Als wir zu Naomi fuhren, sagte sie unvermittelt: »Sie sind verhaftet worden, stimmt’s?«
Beinahe hätte ich eine rote Ampel überfahren. Sie hatte vor der Tür zu unserem Büro geschlafen und konnte kaum lesen. Wie war sie an diese Information gekommen?
»Ja, das stimmt.« »Hab ich mir gedacht.« »Woher wissen Sie das?«
»Auf der Straße hört man so allerlei.«
Natürlich. Wozu Zeitungen lesen? Die Obdachlosen hatten ihr eigenes Nachrichtensystem. Der junge Anwalt drüben bei Mordecai ist verhaftet worden.
Die Bullen sind einfach reinspaziert und haben ihn mitgenommen, wie einen von uns.
»Es war ein Missverständnis«, sagte ich, als wäre das für sie von Bedeutung.
Sie hatten schon ohne sie angefangen zu singen - wir hörten sie, als wir bei Naomi die Stufen zum Eingang hinaufgingen. Megan öffnete uns die Tür und lud mich auf eine Tasse Kaffee ein. Im Gemeinschaftsraum, der früher sicher ein hübscher Salon gewesen war, sangen die Frauen und erzählten einander von ihren Problemen. Wir sahen ihnen ein paar Minuten lang zu. Als einziger Mann kam ich mir wie ein Eindringling vor.

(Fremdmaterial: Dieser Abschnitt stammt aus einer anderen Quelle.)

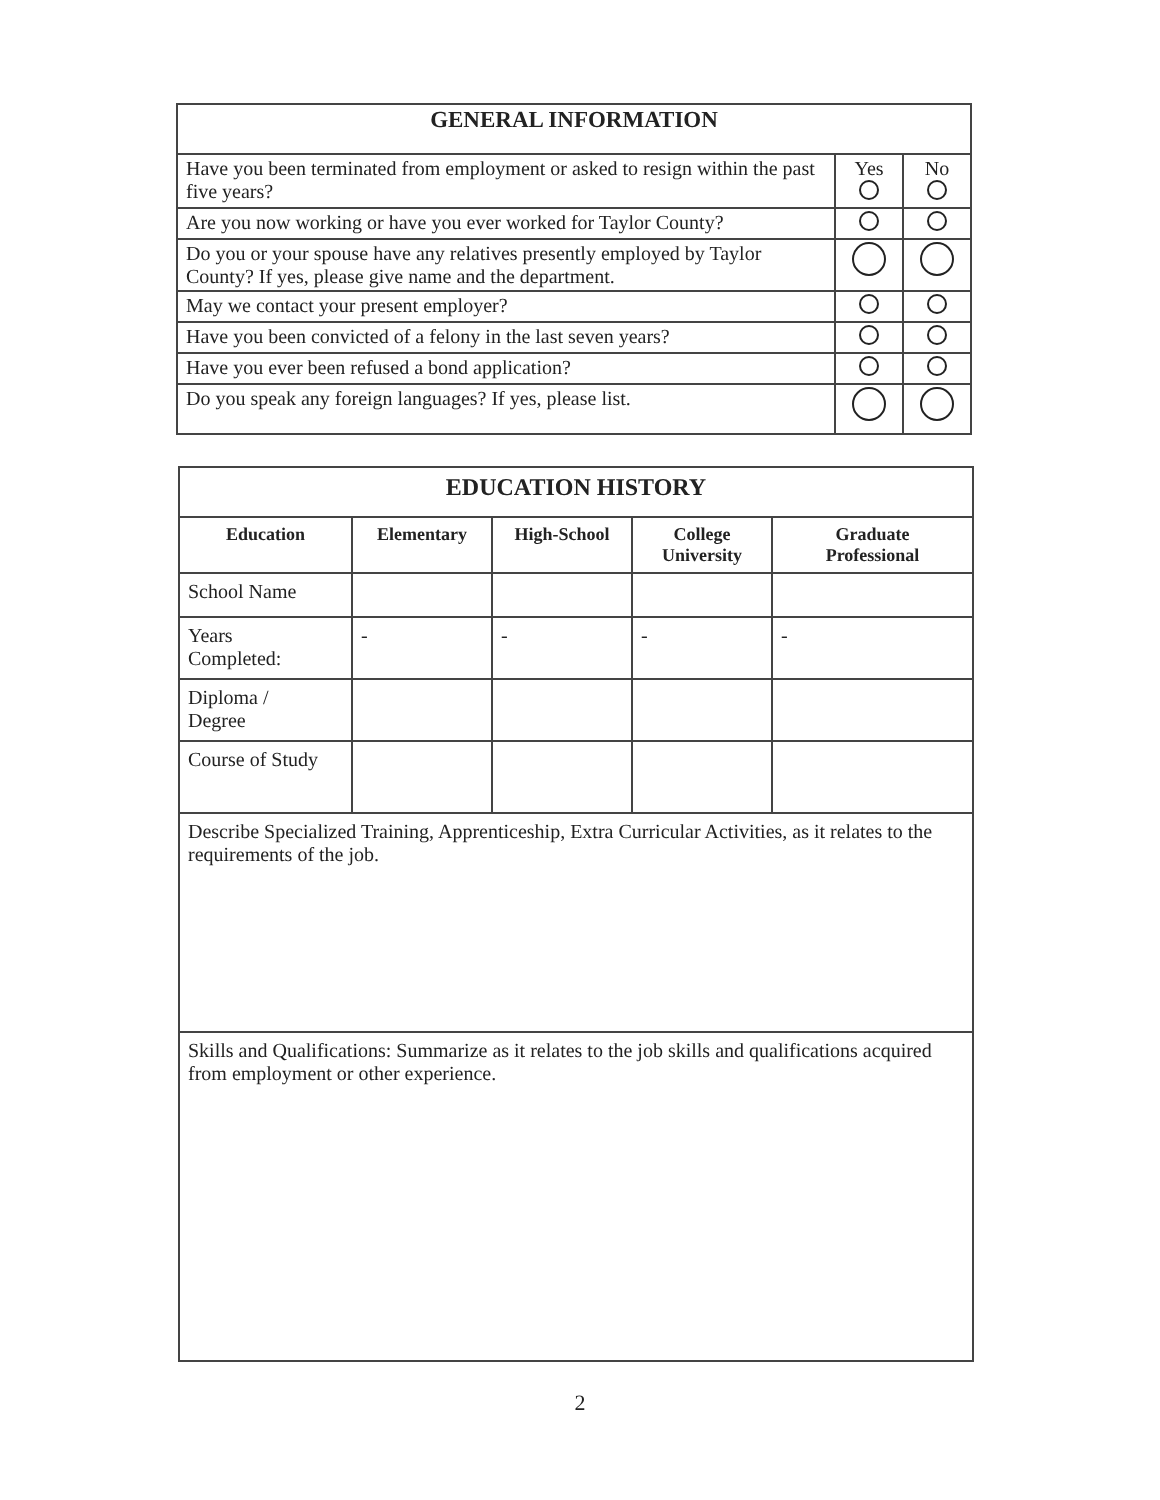| GENERAL INFORMATION | | |
| --- | --- | --- |
| Have you been terminated from employment or asked to resign within the past five years? | Yes | No |
| Are you now working or have you ever worked for Taylor County? | | |
| Do you or your spouse have any relatives presently employed by Taylor County? If yes, please give name and the department. | | |
| May we contact your present employer? | | |
| Have you been convicted of a felony in the last seven years? | | |
| Have you ever been refused a bond application? | | |
| Do you speak any foreign languages? If yes, please list. | | |
| EDUCATION HISTORY | | | | |
| --- | --- | --- | --- | --- |
| Education | Elementary | High-School | College University | Graduate Professional |
| School Name | | | | |
| Years Completed: | - | - | - | - |
| Diploma / Degree | | | | |
| Course of Study | | | | |
| Describe Specialized Training, Apprenticeship, Extra Curricular Activities, as it relates to the requirements of the job. | | | | |
| Skills and Qualifications: Summarize as it relates to the job skills and qualifications acquired from employment or other experience. | | | | |
2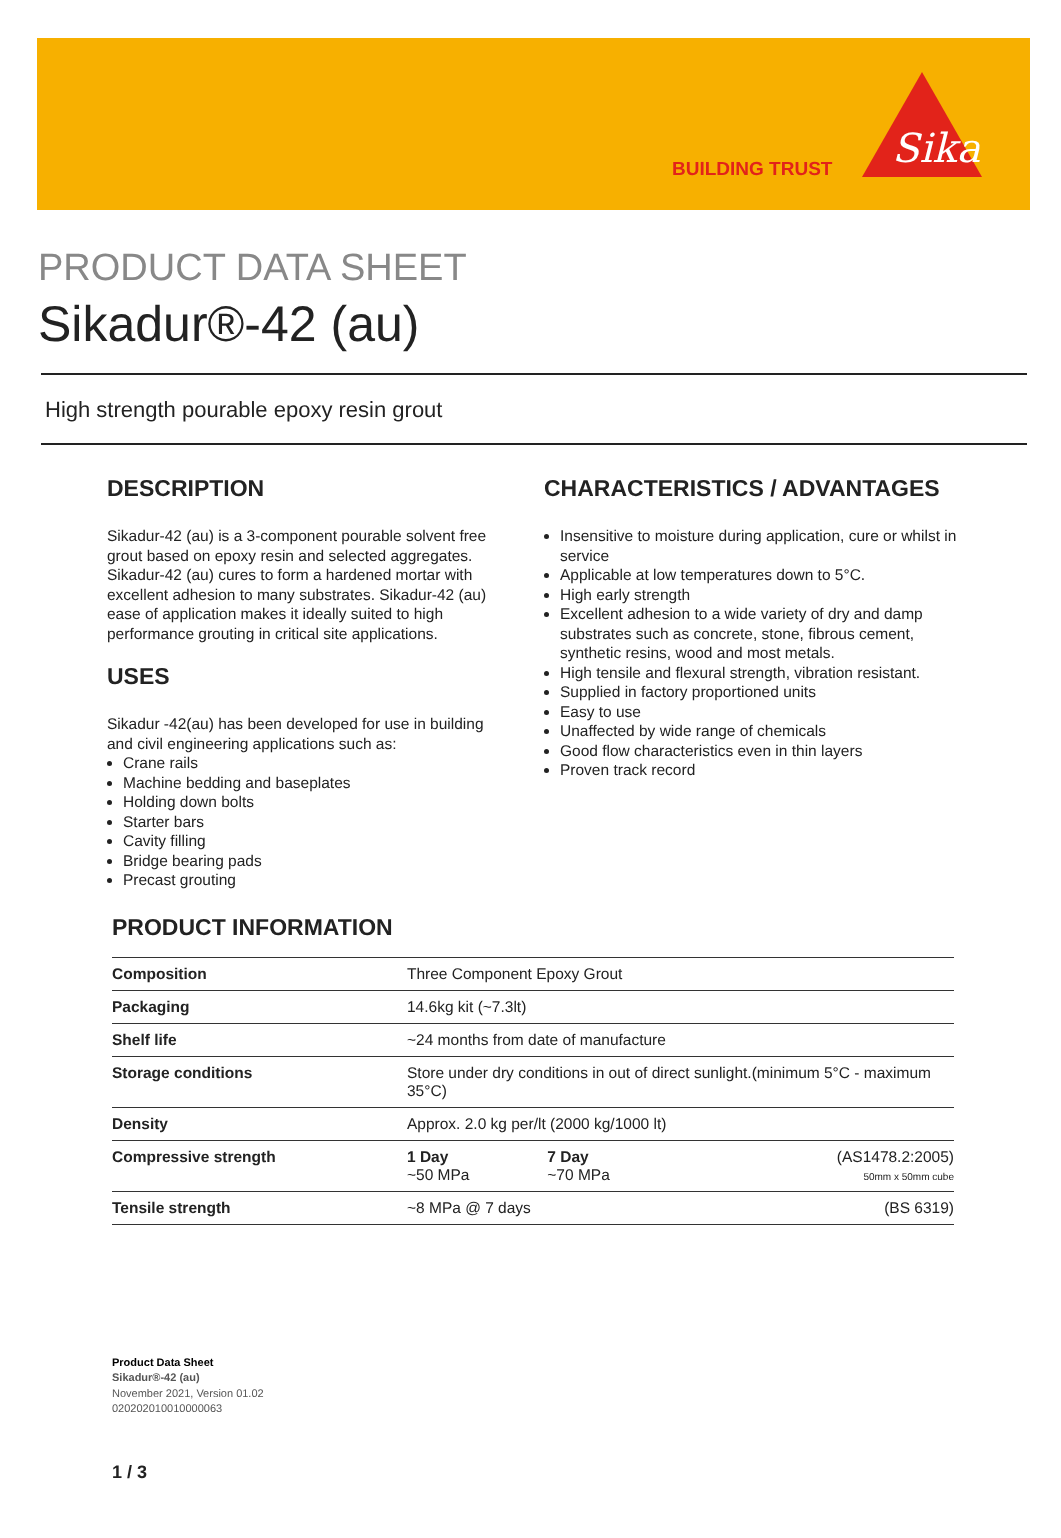BUILDING TRUST
Sika
PRODUCT DATA SHEET
Sikadur®-42 (au)
High strength pourable epoxy resin grout
DESCRIPTION
Sikadur-42 (au) is a 3-component pourable solvent free grout based on epoxy resin and selected aggreg­ates. Sikadur-42 (au) cures to form a hardened mortar with excellent adhesion to many substrates. Sikadur-42 (au) ease of application makes it ideally suited to high performance grouting in critical site applications.
USES
Sikadur -42(au) has been developed for use in building and civil engineering applications such as:
Crane rails
Machine bedding and baseplates
Holding down bolts
Starter bars
Cavity filling
Bridge bearing pads
Precast grouting
CHARACTERISTICS / ADVANTAGES
Insensitive to moisture during application, cure or whilst in service
Applicable at low temperatures down to 5°C.
High early strength
Excellent adhesion to a wide variety of dry and damp substrates such as concrete, stone, fibrous cement, synthetic resins, wood and most metals.
High tensile and flexural strength, vibration resistant.
Supplied in factory proportioned units
Easy to use
Unaffected by wide range of chemicals
Good flow characteristics even in thin layers
Proven track record
PRODUCT INFORMATION
| Composition | Three Component Epoxy Grout | | |
| Packaging | 14.6kg kit (~7.3lt) | | |
| Shelf life | ~24 months from date of manufacture | | |
| Storage conditions | Store under dry conditions in out of direct sunlight.(minimum 5°C - maxim­um 35°C) | | |
| Density | Approx. 2.0 kg per/lt (2000 kg/1000 lt) | | |
| Compressive strength | 1 Day ~50 MPa | 7 Day ~70 MPa | (AS1478.2:2005) 50mm x 50mm cube |
| Tensile strength | ~8 MPa @ 7 days | | (BS 6319) |
Product Data Sheet
Sikadur®-42 (au)
November 2021, Version 01.02
020202010010000063
1 / 3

Megan schenkte mir in der Küche eine Tasse Kaffee ein und führte mich kurz durch das Haus. Weil die Frauen nicht weit entfernt beteten, flüsterten wir. In der Nähe der Küche im Erdgeschoss gab es Toiletten und Duschen; hinter dem Haus befand sich ein kleiner Garten, in den sich Frauen, die an Depressionen litten, gern zurückzogen. Im ersten Stock waren Büros, Beratungsräume und ein mit Stühlen ausgestatteter Saal, in dem sich die Anonymen Alkoholiker und Drogenabhängigen trafen.
Als wir die schmale Treppe hinaufgingen, ertönte von unten fröhliches Singen.
Megans Büro befand sich im zweiten Stock. Sie bat mich herein, und als ich mich gesetzt hatte, warf sie mir eine Ausgabe der Post auf den Schoß.